Tropes present in The Young Warriors:[]

  • Big Eater: David.
  • Batman Gambit: The whole plot to distract the Redcoats while Tommy and Johnny slip through their lines to seek out help from the Mocho Maroons. And the Starapple Gully ambush.
  • Cold-Blooded Torture: The captain of the Redcoat army threatens to do this to Charlie to get both the location of Mountain Top and the plans to summon the Mocho Maroons.
  • Commander Contrarian: Charlie.
  • Chekhov's Gun: David's storytelling ability, used early in the novel to entertain the boys during their night out hunting. It's later used to distract the Redcoats while Tommy attempts to free a captive Charlie.

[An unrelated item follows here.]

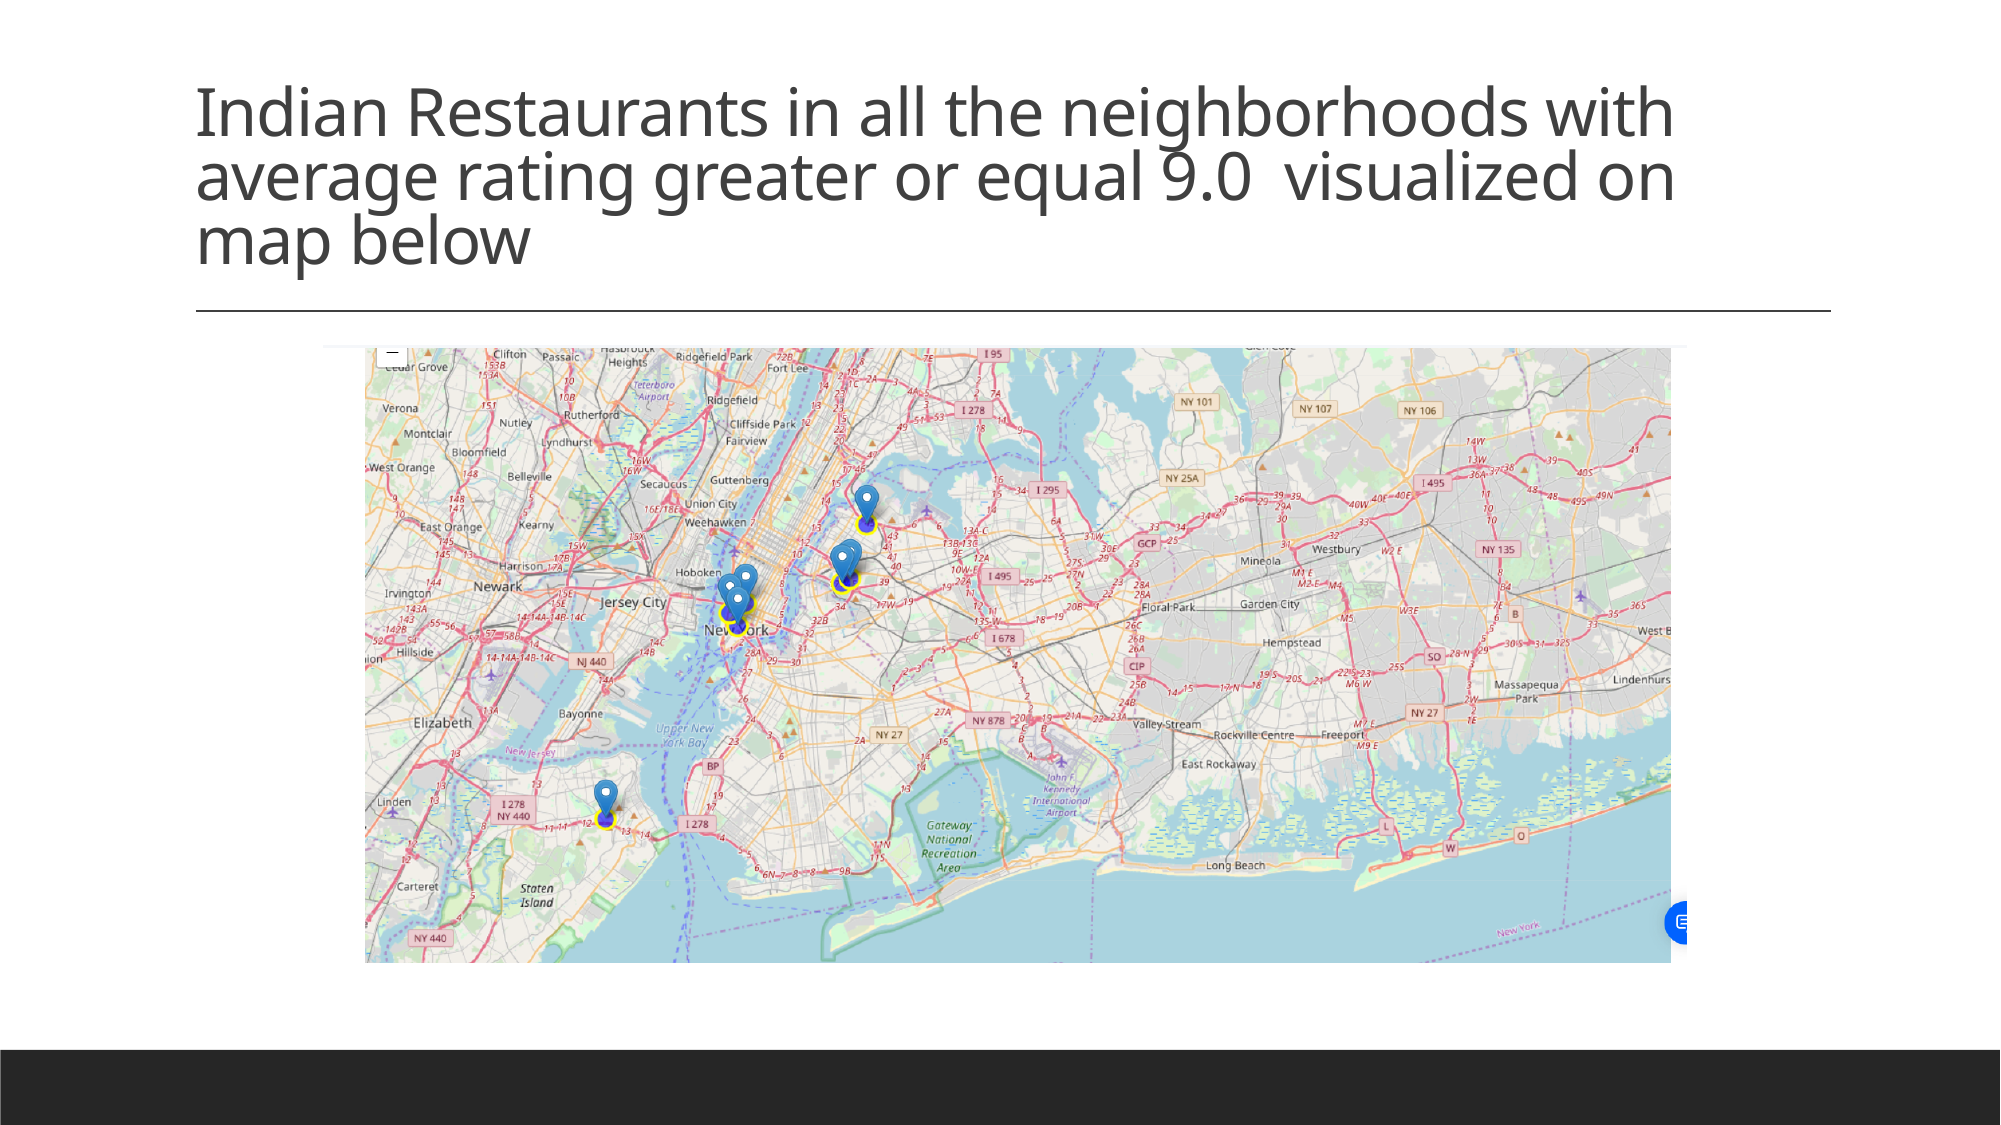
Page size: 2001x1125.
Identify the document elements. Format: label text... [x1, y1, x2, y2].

title Indian Restaurants in all the neighborhoods with average rating greater or equal 9.0 visualized on map below [180, 47, 1830, 285]
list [323, 345, 1687, 964]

  • Dick Dastardly Stops to Cheat: Charlie, during the final test in the initial chapters, disobeys the rules of the foot-race by eating food and then turning back without completing the full length of the race.
  • Five-Man Band: The five central protagonists.
  • Improbable Aiming Skills: During the initiation trials to qualify them as young warriors, the boys are expected to shoot arrows through four holes that decrease in size with each target, sling stones at a specified tree branch high above ground, and throw knives at a bull's-eye target and at a naseberry fruit that's been thrown into the air. Regarding the second knife-throwing test, Uriah is the only one to send his knife right through the fruit and cause the knife to land on its point.
  • Jerkass: Charlie. He matures.
  • Reasonable Authority Figure: Chief Phillip. Also Chief James of the Mocho Maroons.
  • The Resenter: Charlie is this for much of the novel. Charlie feels that he, not Tommy, should have been selected to lead the boys on their celebratory hunt by virtue of being the oldest and "winning" the hardest of the four initiation tests (Tommy was selected because he won two of the four), and later feels that he, not Tommy and Johnny, should have been sent to find the Mocho Maroons.
  • Secret Secret Keeper: Tommy and Johnny, witnessing Charlie's cheating during the foot-race, keep it to themselves for most of the novel, with Tommy later and briefly revealing this knowledge to Charlie during a Shut UP, Hannibal moment. It later turns out that Chief Phillip and several of the leading men, including Tommy's father, were well aware of Charlie's cheating from the outset, and Tommy's father knew that his son knew as well.